▶ _Assignment_:
What is the number of lines below that hold "maiden"? Answer with that number only.

▶ _Available data_:
***
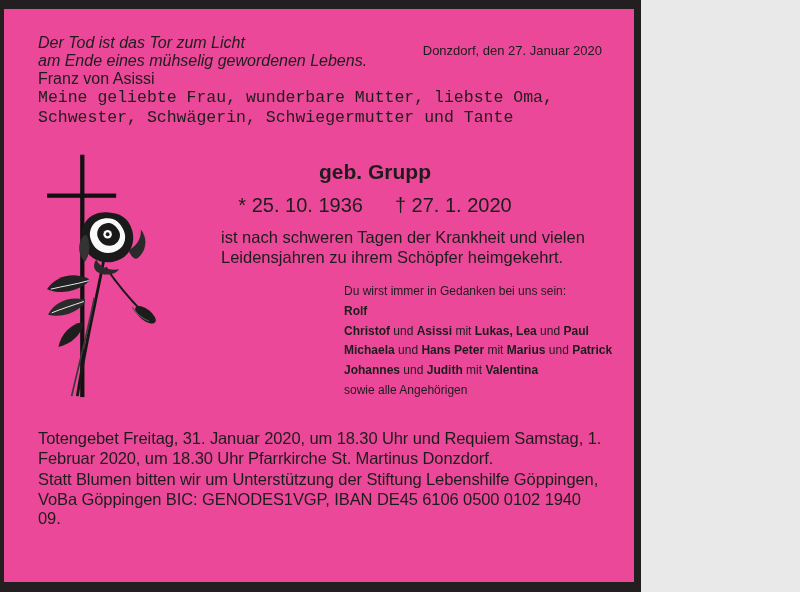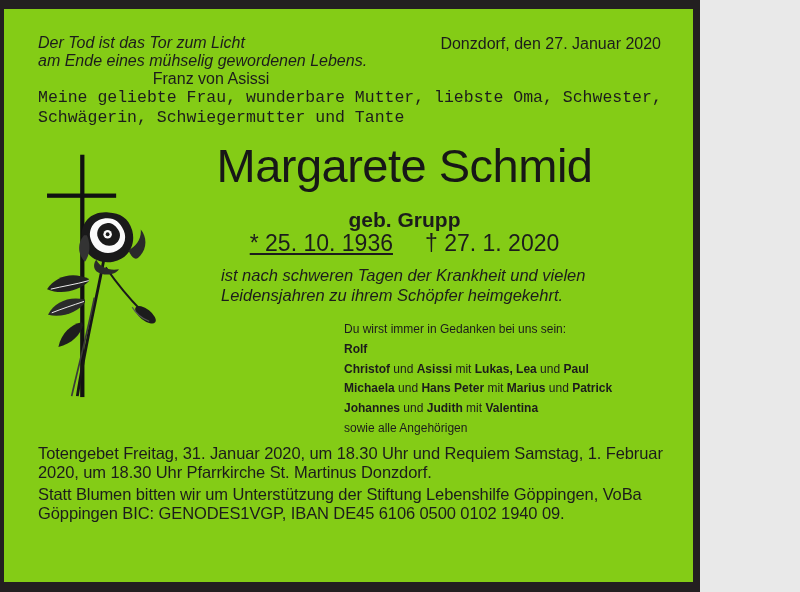--- a/index.html
+++ b/index.html
@@ -1,42 +1,42 @@
 <!DOCTYPE html>
 <html><head>
 <meta charset="utf-8">
 <style>
   html,body{margin:0;padding:0;background:#e9e9e9;}
   .page{
     position:relative;
-    width:700px;height:592px;
+    width:641px;height:592px;
     box-sizing:border-box;
-    background:#84cc16;
+    background:#ec4899;
     border-style:solid;
     border-color:#231f20;
     border-width:9px 7px 10px 4px;
     font-family:"Liberation Sans","DejaVu Sans",sans-serif;
     color:#1c1c1c;
     overflow:hidden;
   }
   .top-row{position:relative;margin:25px 30px 0 34px;}
   .epigraph{font-style:italic;font-size:16px;line-height:18px;width:352px;}
-  .epigraph-attr{font-style:normal;text-align:center;padding-right:6px;font-size:16px;line-height:18px;}
-  .dateline{position:absolute;top:1px;right:2px;font-size:16px;}
+  .epigraph-attr{font-style:normal;text-align:left;padding-right:6px;font-size:16px;line-height:18px;}
+  .dateline{position:absolute;top:9px;right:2px;font-size:13px;}
   .intro{margin:0 30px 0 34px;font-size:16.5px;line-height:19.5px;hyphens:manual;font-family:Liberation Mono, monospace;}
   .main-row{display:flex;align-items:flex-start;margin-top:15px;}
   .art{flex:0 0 150px;margin-left:26px;}
   .art svg{display:block;width:142px;height:282px;}
   .center-col{flex:1;min-width:0;padding-right:24px;}
   .head-center{text-align:center;margin-right:40px;}
   .deceased-name{font-size:47px;line-height:48px;letter-spacing:-0.5px;font-weight:400;color:#171717;}
   .maiden{font-size:21px;line-height:19px;margin-top:20px;font-weight:bold;}
-  .dates{font-size:23px;line-height:20px;margin-top:4px;text-decoration:underline;}
+  .dates{font-size:20px;line-height:20px;margin-top:14px;}
   .dates .death{display:inline-block;margin-left:32px;}
-  .passing{margin:13px 0 0 41px;max-width:556px;font-size:16.5px;line-height:19.5px;font-style:italic;}
+  .passing{margin:13px 0 0 41px;max-width:556px;font-size:16.5px;line-height:19.5px;}
   .remembrance{margin:15px 0 0 164px;font-size:12px;line-height:19.8px;}
   .name-line{white-space:nowrap;}
   .name-line .b{font-weight:700;}
   .announcements{margin:5px 26px 0 34px;font-size:16.5px;line-height:19.5px;letter-spacing:-0.1px;hyphens:manual;}
   .announcements p{margin:0 0 2px 0;}
 </style>
 </head>
 <body>
 
 <div class="page">
@@ -78,21 +78,20 @@
         <circle cx="82" cy="91" r="4.5" fill="#fafafa"></circle>
         <circle cx="82" cy="91" r="2" fill="#1a1a1a"></circle>
         <path d="M57 92 C50 100 50 112 58 120 C64 112 64 100 60 92 Z" fill="#333"></path>
         <path d="M104 108 C112 104 118 96 117 86 C124 94 124 108 114 116 C110 119 106 113 104 108 Z" fill="#2a2a2a"></path>
         <path d="M70 118 C74 126 84 130 94 128 C90 134 78 136 70 130 C66 126 68 120 70 118 Z" fill="#2a2a2a"></path>
       </svg>
     </div>
 
     <div class="center-col">
       <div class="head-center">
-        <div class="deceased-name">Margarete Schmid</div>
         <div class="maiden">geb. Grupp</div>
         <div class="dates">
           <span class="birth">* 25. 10. 1936</span><span class="death">† 27. 1. 2020</span>
         </div>
       </div>
 
       <div class="passing">ist nach schweren Tagen der Krankheit und vielen Leidensjahren zu ihrem Schöpfer heimgekehrt.</div>
 
       <div class="remembrance">
         <div>Du wirst immer in Gedanken bei uns sein:</div>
***
▶ _Exercise answer_:
2